Only heap-backed, runtime-sized paths with **independent, disjoint output columns** — never small fixed-size `Matrix` ops (thread dispatch would dwarf the work) and never order-sensitive reductions (which would sacrifice reproducibility):

| Area | Routines | Axis |
|---|---|---|
| `optim` | `finite_difference_jacobian_dyn_par`, `finite_difference_gradient_dyn_par` | columns = independent function evaluations |
| `imageproc` convolution | `gaussian_blur`, `box_blur`, `unsharp_mask`, `laplacian_of_gaussian`, `canny`, Harris / Shi-Tomasi corners, DoG, Gaussian pyramid | output columns |
| `imageproc` rank/median | `rank_filter`, `percentile_filter`, `median_filter` | output columns (quickselect per pixel) |
| `imageproc` geometric/stats | `resize_bilinear`, `local_mean` / `local_variance` / `local_stddev`, `adaptive_threshold` | output columns |
| `imageproc` morphology | `dilate` / `erode`, `opening` / `closing`, `max`/`min_filter`, gradient, top-hat, black-hat | output columns (horizontal pass via transpose) |

The `optim` parallel routines are **separate `_par` functions** (e.g. `finite_difference_jacobian_dyn_par`) requiring `Fn + Sync + Send`, rather than a feature-gated change to the sequential `finite_difference_jacobian_dyn` (which keeps its `FnMut` signature). This keeps the feature purely additive — enabling `rayon` anywhere in a dependency tree never alters an existing signature. The `imageproc` routines take no user closure, so they parallelize in place (the element-type `Send + Sync` requirement is invisible for `f32`/`f64`).

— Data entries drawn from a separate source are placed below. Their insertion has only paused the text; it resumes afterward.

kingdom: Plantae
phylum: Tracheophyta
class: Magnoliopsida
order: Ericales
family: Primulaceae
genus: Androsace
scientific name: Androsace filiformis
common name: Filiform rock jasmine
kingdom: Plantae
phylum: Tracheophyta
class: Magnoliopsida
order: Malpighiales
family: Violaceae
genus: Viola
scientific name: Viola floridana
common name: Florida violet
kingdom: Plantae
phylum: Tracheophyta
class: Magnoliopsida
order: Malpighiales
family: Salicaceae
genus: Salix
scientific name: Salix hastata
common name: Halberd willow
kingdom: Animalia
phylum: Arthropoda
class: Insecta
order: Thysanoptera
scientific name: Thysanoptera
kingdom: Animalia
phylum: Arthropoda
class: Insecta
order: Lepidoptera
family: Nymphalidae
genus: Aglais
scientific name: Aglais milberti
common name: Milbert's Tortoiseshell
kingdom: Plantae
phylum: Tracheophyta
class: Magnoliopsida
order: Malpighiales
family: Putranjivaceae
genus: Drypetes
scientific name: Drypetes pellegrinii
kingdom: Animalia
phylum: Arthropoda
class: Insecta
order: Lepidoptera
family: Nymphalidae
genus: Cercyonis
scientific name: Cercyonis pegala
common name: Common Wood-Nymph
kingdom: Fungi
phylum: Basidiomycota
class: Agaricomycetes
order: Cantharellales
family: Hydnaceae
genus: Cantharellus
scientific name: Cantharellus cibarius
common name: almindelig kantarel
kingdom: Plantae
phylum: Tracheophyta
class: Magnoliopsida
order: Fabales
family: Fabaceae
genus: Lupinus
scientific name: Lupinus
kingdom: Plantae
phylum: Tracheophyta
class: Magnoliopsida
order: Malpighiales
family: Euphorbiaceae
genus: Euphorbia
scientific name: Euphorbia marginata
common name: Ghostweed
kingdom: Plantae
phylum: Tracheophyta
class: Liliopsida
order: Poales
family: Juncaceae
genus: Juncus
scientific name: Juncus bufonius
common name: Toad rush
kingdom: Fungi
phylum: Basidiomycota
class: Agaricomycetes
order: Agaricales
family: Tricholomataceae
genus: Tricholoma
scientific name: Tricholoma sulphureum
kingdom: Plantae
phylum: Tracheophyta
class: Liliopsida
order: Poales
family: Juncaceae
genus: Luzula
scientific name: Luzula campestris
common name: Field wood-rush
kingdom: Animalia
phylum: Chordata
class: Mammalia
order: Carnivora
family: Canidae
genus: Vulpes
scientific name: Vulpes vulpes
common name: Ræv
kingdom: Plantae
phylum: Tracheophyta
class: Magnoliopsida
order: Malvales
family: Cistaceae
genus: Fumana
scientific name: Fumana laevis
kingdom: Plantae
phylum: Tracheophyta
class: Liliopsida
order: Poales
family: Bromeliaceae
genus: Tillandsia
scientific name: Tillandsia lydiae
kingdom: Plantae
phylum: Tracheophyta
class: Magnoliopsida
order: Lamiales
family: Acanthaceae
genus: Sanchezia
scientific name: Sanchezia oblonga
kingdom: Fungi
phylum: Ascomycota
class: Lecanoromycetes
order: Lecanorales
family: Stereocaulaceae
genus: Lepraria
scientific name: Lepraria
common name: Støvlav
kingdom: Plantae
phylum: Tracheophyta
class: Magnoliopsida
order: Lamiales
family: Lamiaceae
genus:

### Determinism and gating

- **Deterministic results.** Each worker writes a disjoint slice of the output, so the result is identical regardless of thread count. (Parallel *reductions*, where summation order would change the floating-point answer, are intentionally not used.)
- **Work-aware gating.** Each routine decides whether to fan out based on *total work* (e.g. `nrows · ncols · kernel_size`), not raw column count — so a small image, or a cheap operation on a medium image, stays sequential and never pays thread-dispatch overhead. The crossover that matters is the cost of the work, not its shape.
- **Core-count aware.** The work threshold scales with `rayon::current_num_threads()`: more cores need more total work to amortize the extra coordination (and more chunks to feed), so a 2-core laptop parallelizes smaller inputs than a 64-core server. The budget constants are tuned on an 8-core reference and normalized to it, so this is a coarse machine-independent *guard* — not a per-machine optimum (the cost band around the crossover is wide). For the finite-difference Jacobian, where the dominant cost is your own `f` rather than the machine, the tuning signal is simply *which function you call* — the opt-in `_par` variant.

### Measured speedups

Apple M3 — 8 cores (4 performance + 4 efficiency), aarch64, `f64`. Rayon uses its default thread pool (all 8 logical cores), so the heterogeneous P+E cores cap practical scaling below 8×. Parallel vs. the same build with `rayon` off:

| Workload | Size | Speedup |
|---|---|---|
| Separable Gaussian blur | 512² | ~2.6× |
| Median filter (5×5) | 256² | ~3.4× |
| Median filter (3×3) | 256² | ~3.7× |
| Morphological dilation (r=3) | 1024² | ~4.1× |
| Finite-difference Jacobian | n=256, expensive `f` | ~4× |

Wins scale with total work; below each routine's gate the parallel build matches the sequential one (no regression). See `bench/` for the harnesses — each is feature-toggled (`--no-default-features` flips `rayon` off) so Criterion can diff the two baselines.